Lorsque les époux sont mariés sous un régime de séparation de biens assorti de la création, par voie conventionnelle, d’une société d’acquêts, les biens ou revenus apportés à cette « société » sont soumis, sauf stipulation contraire, aux règles de la communauté. Pour le Conseil d'Etat, les droits que détient un conjoint sur un actif apporté à la société d’acquêts et affecté à l’exercice de la profession de l’autre conjoint ont toujours, du point de vue fiscal, le caractère d’un élément de patrimoine professionnel, même dans le cas où ce conjoint ne participe pas à l’activité professionnelle en cause. En conséquence, ces droits sont, s’il y a lieu, imposés selon le régime des plus-values professionnelles prévu par les articles 39 duodecies et suivants du CGI.

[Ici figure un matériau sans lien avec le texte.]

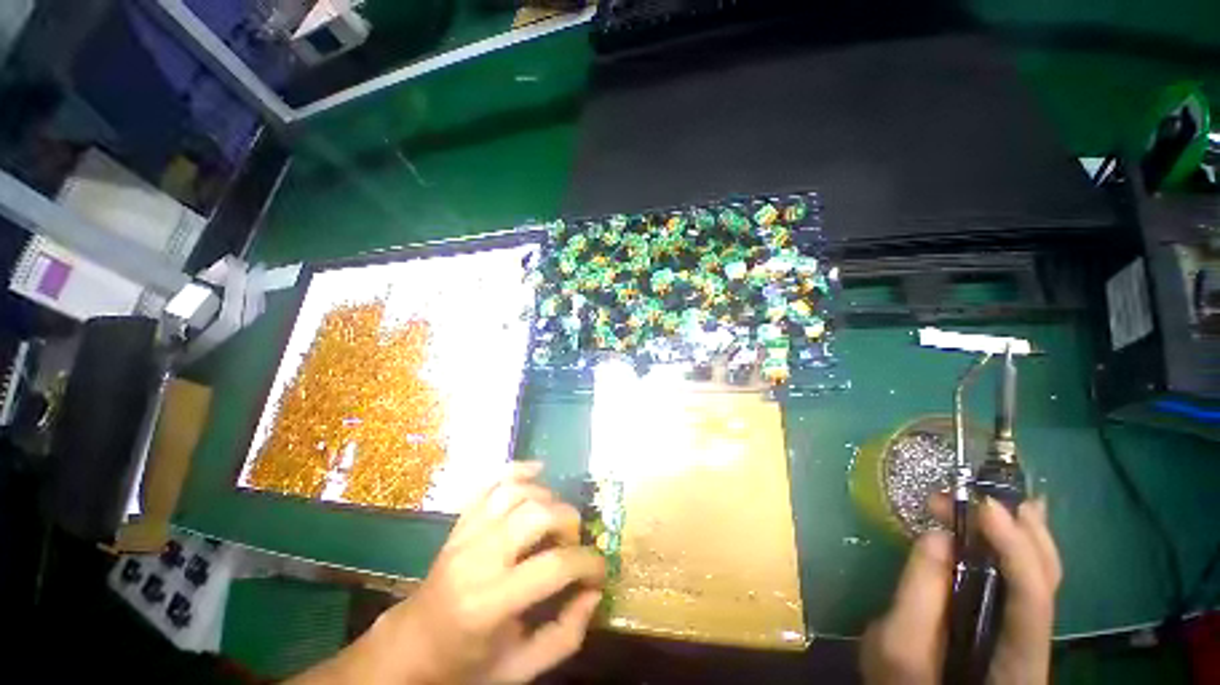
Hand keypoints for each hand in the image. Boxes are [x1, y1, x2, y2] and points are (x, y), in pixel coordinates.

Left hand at [292, 462, 605, 684]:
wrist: (413, 645)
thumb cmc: (466, 662)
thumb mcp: (519, 668)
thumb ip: (564, 636)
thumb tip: (593, 594)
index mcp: (490, 603)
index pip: (553, 566)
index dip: (588, 564)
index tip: (599, 571)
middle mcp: (477, 559)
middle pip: (536, 515)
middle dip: (568, 521)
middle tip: (574, 542)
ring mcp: (465, 534)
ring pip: (514, 492)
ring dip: (547, 497)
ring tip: (556, 518)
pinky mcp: (461, 521)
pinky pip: (489, 483)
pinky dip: (516, 469)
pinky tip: (537, 470)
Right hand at [861, 497, 1061, 684]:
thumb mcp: (897, 650)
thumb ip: (917, 596)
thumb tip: (938, 536)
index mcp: (1017, 664)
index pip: (1033, 599)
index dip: (1016, 549)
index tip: (984, 507)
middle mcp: (1032, 644)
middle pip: (1047, 581)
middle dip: (1019, 531)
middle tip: (976, 494)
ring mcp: (1020, 632)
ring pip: (1039, 577)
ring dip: (1017, 531)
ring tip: (993, 496)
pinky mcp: (1003, 623)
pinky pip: (1017, 580)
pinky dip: (1010, 545)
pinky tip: (1000, 525)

Le Conseil d'Etat précise également que, dès lors que la société d’acquêts adjointe à un régime de séparation de biens est, en principe, soumise aux règles de la communauté et que l’apport d’un bien relevant de la communauté ne figure pas au nombre des causes de dissolution de celle-ci, le fonds de commerce apporté à une société d’acquêts ne peut pas être regardé comme un bien indivis du seul fait de son apport par la société d’acquêts à une SARL.
A noter : en l’espèce, les époux avaient décidé de changer de régime matrimonial pour se placer sous le régime de la séparation de biens et avaient constitué à cette occasion une société d’acquêts à laquelle l’époux avait apporté le fonds de commerce de pharmacie qu’il avait créé et dont l’exploitation a été confiée à l’épouse. Les époux ont ensuite fait apport à une SARL des droits sur le fonds de commerce que chacun détenait dans la société d’acquêts.
L’administration avait considéré que la plus-value d’apport des droits de l’époux sur le fonds appartenant à la société d’acquêts avait bien la nature d’une plus-value professionnelle. Mais elle avait estimé que cette plus-value ne pouvait pas bénéficier du report d’imposition prévu en cas d’apport en société d’une entreprise individuelle par l’article 151 octies du CGI, dès lors que l’intéressé ne participait pas lui-même à l’exploitation du fonds. En revanche, l’épouse qui exploitait le fonds a pu bénéficier du report d’imposition de la plus-value d’apport de la part de ses droits dans la société d’acquêts.
Le Conseil d’Etat reconnaît le caractère d’actif professionnel aux droits détenus dans la société d’acquêts par l’époux qui ne participait à l’exploitation du fonds de commerce (élément d’actif professionnel par nature), se plaçant ainsi dans la ligne de sa jurisprudence sur l’indivision (CE 3-9-1997 no 133408 : DC-V- 23810 ; CE 27-10-1999 no 182500 : DC-V-24390).